*WORK TASK*: Write out the entries again. Match each one exactly.

*RECORDS SHOWN*:
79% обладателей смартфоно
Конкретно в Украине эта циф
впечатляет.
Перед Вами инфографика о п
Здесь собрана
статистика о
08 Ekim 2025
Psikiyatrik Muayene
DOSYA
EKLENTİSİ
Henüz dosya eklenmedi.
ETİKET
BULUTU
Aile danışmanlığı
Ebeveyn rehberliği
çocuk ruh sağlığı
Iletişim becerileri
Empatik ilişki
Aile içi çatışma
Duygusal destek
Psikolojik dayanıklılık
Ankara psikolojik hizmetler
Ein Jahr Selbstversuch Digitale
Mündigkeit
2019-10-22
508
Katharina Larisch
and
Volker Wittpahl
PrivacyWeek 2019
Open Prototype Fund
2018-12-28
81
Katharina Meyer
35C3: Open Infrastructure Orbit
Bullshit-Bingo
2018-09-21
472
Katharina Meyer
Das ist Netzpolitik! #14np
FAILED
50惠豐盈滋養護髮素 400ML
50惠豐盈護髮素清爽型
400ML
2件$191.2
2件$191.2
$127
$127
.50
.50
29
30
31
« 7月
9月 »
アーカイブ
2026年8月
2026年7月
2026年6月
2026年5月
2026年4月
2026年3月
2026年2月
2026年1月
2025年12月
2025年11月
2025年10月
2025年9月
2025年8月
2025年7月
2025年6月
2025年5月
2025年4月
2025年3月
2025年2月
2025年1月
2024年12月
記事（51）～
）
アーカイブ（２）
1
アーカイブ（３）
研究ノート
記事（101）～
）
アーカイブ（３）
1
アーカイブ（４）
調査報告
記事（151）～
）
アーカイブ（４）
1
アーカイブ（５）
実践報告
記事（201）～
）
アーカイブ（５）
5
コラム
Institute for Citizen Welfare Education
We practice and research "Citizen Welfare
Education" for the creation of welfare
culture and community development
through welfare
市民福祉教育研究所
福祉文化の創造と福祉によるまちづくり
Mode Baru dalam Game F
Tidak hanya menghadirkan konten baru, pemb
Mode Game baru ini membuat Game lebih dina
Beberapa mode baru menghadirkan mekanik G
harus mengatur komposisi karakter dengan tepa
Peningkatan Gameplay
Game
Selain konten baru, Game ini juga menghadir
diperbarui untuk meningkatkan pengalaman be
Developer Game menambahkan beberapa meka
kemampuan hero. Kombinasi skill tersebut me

*REPLY*:
79% обладателей смартфоно
Конкретно в Украине эта циф
впечатляет.
Перед Вами инфографика о п
Здесь собрана
статистика о
08 Ekim 2025
Psikiyatrik Muayene
DOSYA
EKLENTİSİ
Henüz dosya eklenmedi.
ETİKET
BULUTU
Aile danışmanlığı
Ebeveyn rehberliği
çocuk ruh sağlığı
Iletişim becerileri
Empatik ilişki
Aile içi çatışma
Duygusal destek
Psikolojik dayanıklılık
Ankara psikolojik hizmetler
Ein Jahr Selbstversuch Digitale
Mündigkeit
2019-10-22
508
Katharina Larisch
and
Volker Wittpahl
PrivacyWeek 2019
Open Prototype Fund
2018-12-28
81
Katharina Meyer
35C3: Open Infrastructure Orbit
Bullshit-Bingo
2018-09-21
472
Katharina Meyer
Das ist Netzpolitik! #14np
FAILED
50惠豐盈滋養護髮素 400ML
50惠豐盈護髮素清爽型
400ML
2件$191.2
2件$191.2
$127
$127
.50
.50
29
30
31
« 7月
9月 »
アーカイブ
2026年8月
2026年7月
2026年6月
2026年5月
2026年4月
2026年3月
2026年2月
2026年1月
2025年12月
2025年11月
2025年10月
2025年9月
2025年8月
2025年7月
2025年6月
2025年5月
2025年4月
2025年3月
2025年2月
2025年1月
2024年12月
記事（51）～
）
アーカイブ（２）
1
アーカイブ（３）
研究ノート
記事（101）～
）
アーカイブ（３）
1
アーカイブ（４）
調査報告
記事（151）～
）
アーカイブ（４）
1
アーカイブ（５）
実践報告
記事（201）～
）
アーカイブ（５）
5
コラム
Institute for Citizen Welfare Education
We practice and research "Citizen Welfare
Education" for the creation of welfare
culture and community development
through welfare
市民福祉教育研究所
福祉文化の創造と福祉によるまちづくり
Mode Baru dalam Game F
Tidak hanya menghadirkan konten baru, pemb
Mode Game baru ini membuat Game lebih dina
Beberapa mode baru menghadirkan mekanik G
harus mengatur komposisi karakter dengan tepa
Peningkatan Gameplay
Game
Selain konten baru, Game ini juga menghadir
diperbarui untuk meningkatkan pengalaman be
Developer Game menambahkan beberapa meka
kemampuan hero. Kombinasi skill tersebut me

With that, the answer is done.